Every customer receives a complimentary eye test, which is followed by a one-on-one consultation with a stylist to help the customer find the right frames.
“All of our stylists are passionate and trained to recommend frames based on your hair colour, skin colour, or what you wear. There’s also the science side of the experience, and stylists are trained to take pupillary distances, height as well as your prescription to recommend the right frame,” Mr Hamir said.
The Eyebar has 18 stations where a stylist is on hand to show customers different styles in a frame book, “plate up” potential frames, make suggestions and ask questions. He added: “If you don’t need any help and you just want to see certain styles that’s absolutely fine, or you can go for the full experience where the stylist guides you through to the right frame. It allows the flexibility of a light touch or a full-blown Kite experience.”
The pricing structure of Kite’s frames has been designed with transparency in mind, which was born out of confusion among existing models. “We wanted to make glasses simple, accessible and easy to transact,” Mr Hamir explained. Kite, which has partnered with Carl Zeiss for its lenses, also worked with the company on its pricing model. “The objective was to have a single price, regardless of prescription. Whether you’re a minus five, a minus ten, or a minus one, it’s the same price. Commercially it has to work, but we wanted to make sure the customer gets what they want,” he continued.
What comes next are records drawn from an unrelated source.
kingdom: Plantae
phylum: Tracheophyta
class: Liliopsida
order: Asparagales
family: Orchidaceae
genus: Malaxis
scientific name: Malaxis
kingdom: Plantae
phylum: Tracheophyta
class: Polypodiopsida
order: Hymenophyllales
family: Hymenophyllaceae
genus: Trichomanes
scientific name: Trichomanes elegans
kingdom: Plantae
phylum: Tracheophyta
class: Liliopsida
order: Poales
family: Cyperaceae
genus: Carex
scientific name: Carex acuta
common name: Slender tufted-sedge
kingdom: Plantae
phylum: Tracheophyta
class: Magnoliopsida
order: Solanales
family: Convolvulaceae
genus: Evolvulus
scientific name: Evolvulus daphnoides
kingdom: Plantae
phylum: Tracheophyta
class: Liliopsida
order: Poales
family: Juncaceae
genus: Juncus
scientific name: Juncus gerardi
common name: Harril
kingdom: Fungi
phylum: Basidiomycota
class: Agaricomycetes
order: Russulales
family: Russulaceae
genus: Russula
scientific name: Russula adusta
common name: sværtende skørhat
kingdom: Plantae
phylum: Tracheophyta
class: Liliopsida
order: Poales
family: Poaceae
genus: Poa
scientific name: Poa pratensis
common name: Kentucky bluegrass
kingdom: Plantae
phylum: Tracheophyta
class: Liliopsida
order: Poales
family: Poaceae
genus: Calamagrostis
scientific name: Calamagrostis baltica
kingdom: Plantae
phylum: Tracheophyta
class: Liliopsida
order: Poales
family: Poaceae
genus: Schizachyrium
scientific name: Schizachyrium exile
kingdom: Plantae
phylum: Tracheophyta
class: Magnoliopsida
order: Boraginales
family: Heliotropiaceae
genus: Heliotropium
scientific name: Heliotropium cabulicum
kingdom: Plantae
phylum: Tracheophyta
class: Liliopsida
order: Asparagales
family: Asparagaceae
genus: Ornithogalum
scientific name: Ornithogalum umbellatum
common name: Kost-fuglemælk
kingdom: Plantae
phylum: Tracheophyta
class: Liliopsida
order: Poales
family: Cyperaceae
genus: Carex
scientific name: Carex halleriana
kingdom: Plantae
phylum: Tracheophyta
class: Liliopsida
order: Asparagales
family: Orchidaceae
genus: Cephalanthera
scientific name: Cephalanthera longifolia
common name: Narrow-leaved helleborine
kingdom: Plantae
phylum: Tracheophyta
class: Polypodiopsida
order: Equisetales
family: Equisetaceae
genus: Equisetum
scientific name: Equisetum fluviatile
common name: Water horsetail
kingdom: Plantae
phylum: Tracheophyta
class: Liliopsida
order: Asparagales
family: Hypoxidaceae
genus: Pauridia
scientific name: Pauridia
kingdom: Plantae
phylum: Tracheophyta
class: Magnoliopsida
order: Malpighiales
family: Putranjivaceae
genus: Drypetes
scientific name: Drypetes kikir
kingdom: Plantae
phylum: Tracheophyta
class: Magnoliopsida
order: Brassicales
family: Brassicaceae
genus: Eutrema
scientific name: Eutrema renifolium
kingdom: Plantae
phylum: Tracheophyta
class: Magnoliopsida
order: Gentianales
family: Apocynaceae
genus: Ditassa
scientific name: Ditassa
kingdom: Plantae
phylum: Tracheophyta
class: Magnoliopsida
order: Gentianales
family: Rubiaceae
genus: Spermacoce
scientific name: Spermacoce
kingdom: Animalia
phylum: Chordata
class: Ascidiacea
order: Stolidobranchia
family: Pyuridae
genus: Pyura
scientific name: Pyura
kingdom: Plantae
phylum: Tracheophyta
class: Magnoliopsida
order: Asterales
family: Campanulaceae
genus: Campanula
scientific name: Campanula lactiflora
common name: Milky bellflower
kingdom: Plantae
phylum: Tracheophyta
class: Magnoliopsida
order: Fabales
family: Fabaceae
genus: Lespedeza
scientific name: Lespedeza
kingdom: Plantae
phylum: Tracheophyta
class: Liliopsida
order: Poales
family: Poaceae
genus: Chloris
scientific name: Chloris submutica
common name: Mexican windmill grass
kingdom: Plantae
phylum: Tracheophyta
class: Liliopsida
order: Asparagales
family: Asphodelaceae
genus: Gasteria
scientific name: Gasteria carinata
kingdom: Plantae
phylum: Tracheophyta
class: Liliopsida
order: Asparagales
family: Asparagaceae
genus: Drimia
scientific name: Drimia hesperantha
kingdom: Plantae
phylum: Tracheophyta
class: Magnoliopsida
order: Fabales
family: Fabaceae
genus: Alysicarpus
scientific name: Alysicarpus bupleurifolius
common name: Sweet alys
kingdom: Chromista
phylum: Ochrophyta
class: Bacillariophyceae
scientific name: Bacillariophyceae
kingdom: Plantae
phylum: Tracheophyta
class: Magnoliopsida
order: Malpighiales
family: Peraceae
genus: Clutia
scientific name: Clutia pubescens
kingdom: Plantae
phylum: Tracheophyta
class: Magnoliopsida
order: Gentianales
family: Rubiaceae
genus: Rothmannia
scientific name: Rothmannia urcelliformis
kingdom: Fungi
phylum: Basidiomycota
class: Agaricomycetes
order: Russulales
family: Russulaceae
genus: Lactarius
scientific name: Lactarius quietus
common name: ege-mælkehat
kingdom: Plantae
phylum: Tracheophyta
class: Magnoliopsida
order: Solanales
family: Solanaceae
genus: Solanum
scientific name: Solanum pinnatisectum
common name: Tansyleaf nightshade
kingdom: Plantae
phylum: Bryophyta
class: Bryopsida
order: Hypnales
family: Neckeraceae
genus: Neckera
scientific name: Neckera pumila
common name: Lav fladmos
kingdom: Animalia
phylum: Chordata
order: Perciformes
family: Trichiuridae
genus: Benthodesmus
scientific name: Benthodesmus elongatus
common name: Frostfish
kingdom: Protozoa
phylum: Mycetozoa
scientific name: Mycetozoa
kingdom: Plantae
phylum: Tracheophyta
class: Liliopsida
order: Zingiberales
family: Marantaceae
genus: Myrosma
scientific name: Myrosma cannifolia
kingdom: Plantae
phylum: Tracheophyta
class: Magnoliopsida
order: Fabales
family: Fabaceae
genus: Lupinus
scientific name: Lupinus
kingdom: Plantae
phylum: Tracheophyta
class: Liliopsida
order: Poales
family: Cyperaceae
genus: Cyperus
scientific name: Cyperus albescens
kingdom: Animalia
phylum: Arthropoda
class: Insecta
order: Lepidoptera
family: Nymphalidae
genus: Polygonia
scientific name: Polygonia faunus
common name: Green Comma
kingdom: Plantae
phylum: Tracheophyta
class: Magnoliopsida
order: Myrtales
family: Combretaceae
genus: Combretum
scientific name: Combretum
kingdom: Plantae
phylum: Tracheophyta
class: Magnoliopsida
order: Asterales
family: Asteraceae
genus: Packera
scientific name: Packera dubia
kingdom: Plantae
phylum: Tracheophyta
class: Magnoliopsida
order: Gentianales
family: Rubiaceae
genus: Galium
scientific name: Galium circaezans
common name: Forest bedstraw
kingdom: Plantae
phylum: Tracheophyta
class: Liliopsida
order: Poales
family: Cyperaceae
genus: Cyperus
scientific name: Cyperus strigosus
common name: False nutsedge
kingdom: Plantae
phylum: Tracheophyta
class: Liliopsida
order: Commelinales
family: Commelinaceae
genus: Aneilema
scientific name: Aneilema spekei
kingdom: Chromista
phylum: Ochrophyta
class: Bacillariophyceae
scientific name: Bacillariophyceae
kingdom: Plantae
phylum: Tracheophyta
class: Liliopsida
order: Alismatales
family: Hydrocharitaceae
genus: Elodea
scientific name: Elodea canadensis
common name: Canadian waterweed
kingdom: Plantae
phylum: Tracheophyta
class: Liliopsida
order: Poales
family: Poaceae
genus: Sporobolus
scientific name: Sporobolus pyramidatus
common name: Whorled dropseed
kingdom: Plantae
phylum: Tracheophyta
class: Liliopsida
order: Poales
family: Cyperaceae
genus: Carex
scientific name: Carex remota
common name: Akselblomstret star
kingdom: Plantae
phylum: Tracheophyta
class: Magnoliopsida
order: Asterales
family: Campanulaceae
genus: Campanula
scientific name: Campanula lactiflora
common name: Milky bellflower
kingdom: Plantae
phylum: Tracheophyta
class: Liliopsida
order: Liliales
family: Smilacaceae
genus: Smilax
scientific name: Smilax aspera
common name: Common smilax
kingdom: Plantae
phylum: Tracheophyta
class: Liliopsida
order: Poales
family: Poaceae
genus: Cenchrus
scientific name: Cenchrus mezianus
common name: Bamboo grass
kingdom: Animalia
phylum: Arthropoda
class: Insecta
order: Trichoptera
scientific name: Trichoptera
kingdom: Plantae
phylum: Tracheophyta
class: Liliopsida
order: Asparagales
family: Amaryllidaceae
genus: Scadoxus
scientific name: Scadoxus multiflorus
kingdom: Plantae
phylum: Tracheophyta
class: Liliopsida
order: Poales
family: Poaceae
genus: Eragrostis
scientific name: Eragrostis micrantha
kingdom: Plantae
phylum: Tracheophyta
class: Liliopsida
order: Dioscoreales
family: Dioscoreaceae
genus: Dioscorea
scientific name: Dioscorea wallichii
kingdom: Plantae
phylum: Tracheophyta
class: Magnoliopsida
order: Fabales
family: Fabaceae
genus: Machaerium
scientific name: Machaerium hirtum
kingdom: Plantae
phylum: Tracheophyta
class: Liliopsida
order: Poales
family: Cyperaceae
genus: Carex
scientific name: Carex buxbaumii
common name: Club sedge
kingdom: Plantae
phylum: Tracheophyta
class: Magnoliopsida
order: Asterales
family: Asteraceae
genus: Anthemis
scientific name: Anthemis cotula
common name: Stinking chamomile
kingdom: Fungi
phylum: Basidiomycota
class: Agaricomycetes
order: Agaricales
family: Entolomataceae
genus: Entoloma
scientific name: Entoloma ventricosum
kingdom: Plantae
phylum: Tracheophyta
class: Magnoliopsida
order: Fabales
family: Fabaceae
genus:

Kite was co-founded by Mr Hamir with Amar and Adarsh Radia, the brothers who are also the founders of the London-based Bombay-café brand Dishoom. The Eyebar has been inspired by the hospitality industry and other retail sectors that have been “constantly reinventing the retail model,” Mr Hamir explained.
The practice was designed by architect Asif Khan, and has been created to allow customers to circulate freely around the space without being bottlenecked towards eyewear. Displays of eyewear are sparse and the traditional wall of frames is nowhere to be seen. Kite is releasing its own new frames every two months, opposed to the typical launch model of every six months.
“It gives the customer a chance to come in more often – there’s new styles and new recommendations,” Mr Hamir said.
Optometrists at Kite make use of equipment such as Optos’ optomap and Zeiss’ i-profiler plus, which offers 1200 data measurements on each eye. Mr Hamir explained that this information makes it easier to achieve the right prescription, and optometrists can spend more time with customers.
The Eyebar is based in Shoreditch, which Mr Hamir describes as a “natural home” for Kite among other design and fashion innovators. He said that Kite will be looking to open more new stores, but the next one will be about something else.
He concluded: “It’s about keeping that innovation going so that people are shocked to see what Kite does next. People are craving experiences in a time when it’s so easy to transact online. I need to be able to come into a store environment and feel inspired. Whatever we do next has to be true to that.”